4. Close Up (CU) exactly where around 1/3 to 1/4 from the subject is framed. This may possibly be your typical “head and shoulders” shot.

5. Extreme Close Up (ECU) which is usually a head shot of a person. As long as it shows the eyes, nose and mouth in the frame it can still be considered a shot of a person (as opposed to a medium shot of an eye, for instance).

Sequencing

Basic sequencing means that we design a series of shots for one scene or sequence in our movie. They should be designed so that the audience is shown the action in a way which is easily understood, visually stimulating and that no subject is shown which is not intended to be part with the scene.

For this reason several shots will be designed and each should be slated for ease of editing.

While each sequence of shots is designed based on the action to be shown to the audience (action sequences, monologues, multi-camera stunts, and so on.) a dialogue scene between actors will often be shot using the Master Scene technique.

Shooting a dialog sequence in the Master Scene technique contains several camera angles, shooting overlapping or repeating action so that the editor has several choices.

If, for example, we are shooting two people facing each other while holding a conversation we would shoot the entire sequence in a master two-shot.
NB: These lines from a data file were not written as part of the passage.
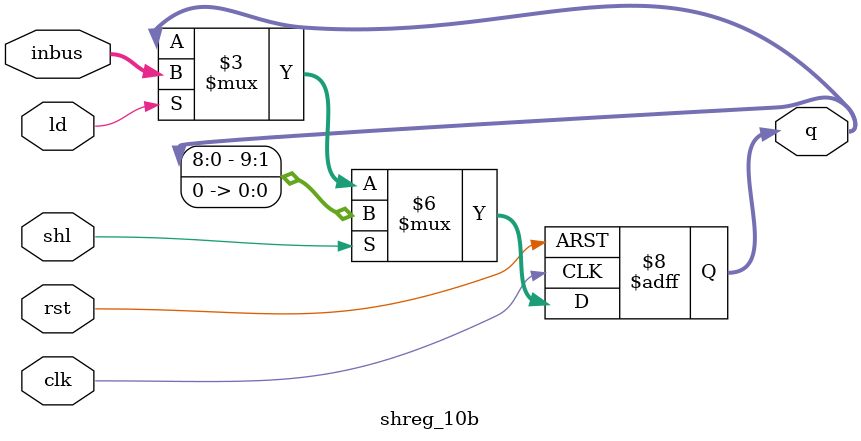
<source format=v>
module shreg_10b (input clk, rst, shl,ld , input [9:0] inbus, output reg [9:0] q);
    always @(posedge clk, posedge rst) begin
        if (rst) q <= 0;
        else if (shl) q <= q << 1;
        else if (ld) q <= inbus;
        end
endmodule


</source>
Then we may shoot a close up of just one from the people for the entire sequence. Lastly we may possibly shoot the other person in close up for the entire sequence. Thus, we have a two-shot to introduce the scene, close-ups of each person when they speak and also close ups of each person just listening as the off-camera person is speaking (these are called reaction shots). The two shot can be used any time bouncing back and forth between the close ups may well become tiring to the viewer.
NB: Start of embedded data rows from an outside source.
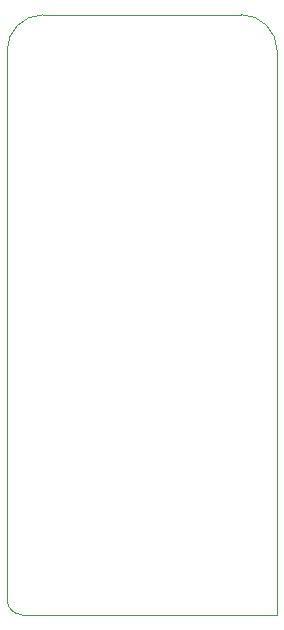
<source format=gbr>
%TF.GenerationSoftware,KiCad,Pcbnew,5.1.9-73d0e3b20d~88~ubuntu20.04.1*%
%TF.CreationDate,2021-03-24T22:28:27+08:00*%
%TF.ProjectId,elec-remote,656c6563-2d72-4656-9d6f-74652e6b6963,rev?*%
%TF.SameCoordinates,Original*%
%TF.FileFunction,Profile,NP*%
%FSLAX46Y46*%
G04 Gerber Fmt 4.6, Leading zero omitted, Abs format (unit mm)*
G04 Created by KiCad (PCBNEW 5.1.9-73d0e3b20d~88~ubuntu20.04.1) date 2021-03-24 22:28:27*
%MOMM*%
%LPD*%
G01*
G04 APERTURE LIST*
%TA.AperFunction,Profile*%
%ADD10C,0.050000*%
%TD*%
G04 APERTURE END LIST*
D10*
X31750000Y-76200000D02*
G75*
G02*
X30480000Y-74930000I0J1270000D01*
G01*
X30480000Y-28448000D02*
G75*
G02*
X33528000Y-25400000I3048000J0D01*
G01*
X50292000Y-25400000D02*
G75*
G02*
X53340000Y-28448000I0J-3048000D01*
G01*
X53340000Y-76200000D02*
X31750000Y-76200000D01*
X33528000Y-25400000D02*
X50292000Y-25400000D01*
X53340000Y-28448000D02*
X53340000Y-76200000D01*
X30480000Y-74930000D02*
X30480000Y-28448000D01*
M02*

</source>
This sequencing should be included in your shot list.

I’m Mike Hughes and I’m about to enter my fourth decade as a professional producer of film and video programs. I make corporate videos, commercials and documentaries. I’ve also worked on dramas and music videos.

In addition, I have been teaching eager students how to make videos in film schools for over 30 years.

I have written a textbook on how to make videos which has everything you need to learn how to plan, shoot, edit and package exciting and stimulating PROFESSIONAL digital video programs.

This book contains tons of information that I have gleaned from actual digital video production experiences. I designed my courses and taught my students from this wealth of experience, but this book contains scads more information than I could ever have taught in my live classes.